The purpose of this paper is to propose a methodology to construct a stock market sentiment lexicon by incorporating domain-specific knowledge extracted from diverse Chinese media outlets.,This paper presents a novel method to automatically generate financial lexicons using a unique data set that comprises news articles, analyst reports and social media. Specifically, a novel method based on keyword extraction is used to build a high-quality seed lexicon and an ensemble mechanism is developed to integrate the knowledge derived from distinct language sources. Meanwhile, two different methods, Pointwise Mutual Information and Word2vec, are applied to capture word associations.
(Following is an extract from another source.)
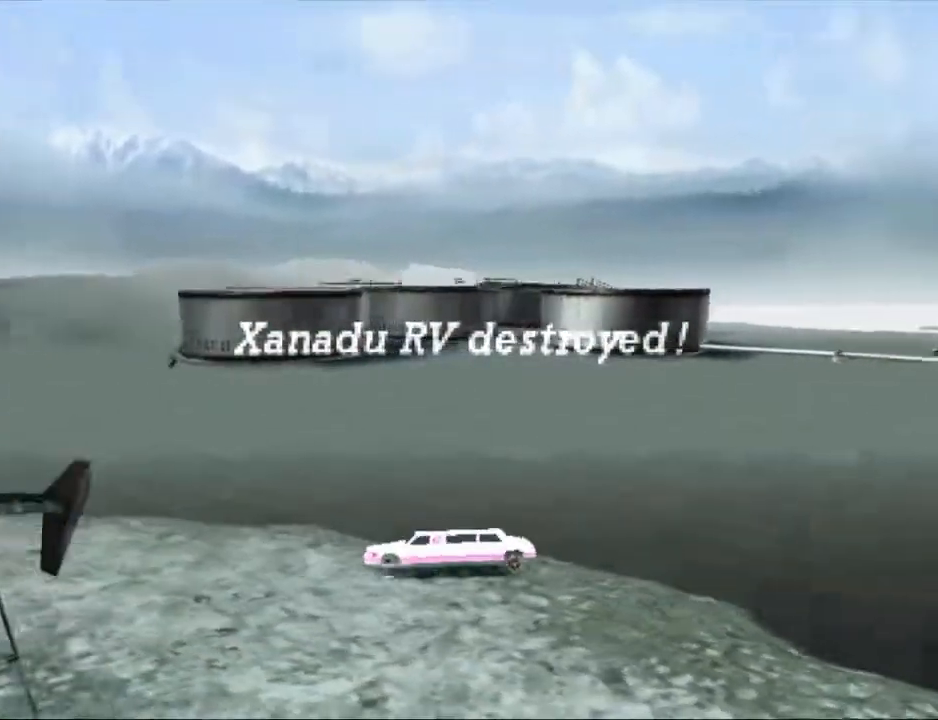
{"buttons": ["R2"], "left_stick": "center", "button_events": []}
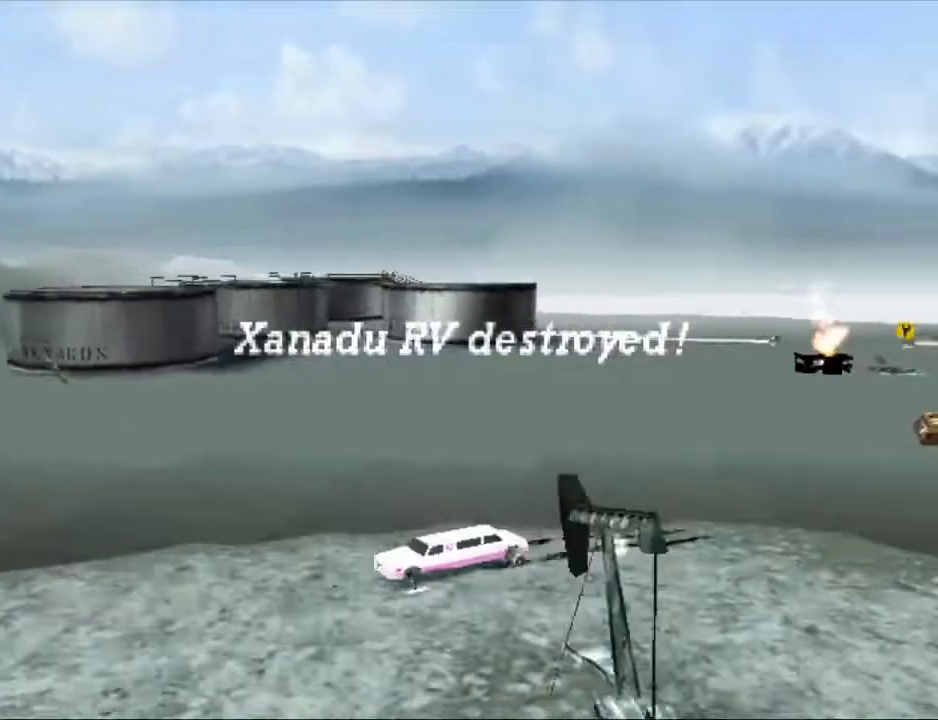
{"buttons": ["R2"], "left_stick": "center", "button_events": []}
Finally, an evaluation procedure is performed to validate the effectiveness of the method compared with four traditional lexicons.,The experimental results from the three real-world testing data sets show that the ensemble lexicons can significantly improve sentiment classification performance compared with the four baseline lexicons, suggesting the usefulness of leveraging knowledge derived from diverse media in domain-specific lexicon generation and corresponding sentiment analysis tasks.,This work appears to be the first to construct financial sentiment lexicons from over 2m posts and headlines collected from more than one language source. Furthermore, the authors believe that the data set established in this study is one of the largest corpora used for Chinese stock market lexicon acquisition. This work is valuable to extract collective sentiment from multiple media sources and provide decision-making support for stock market participants.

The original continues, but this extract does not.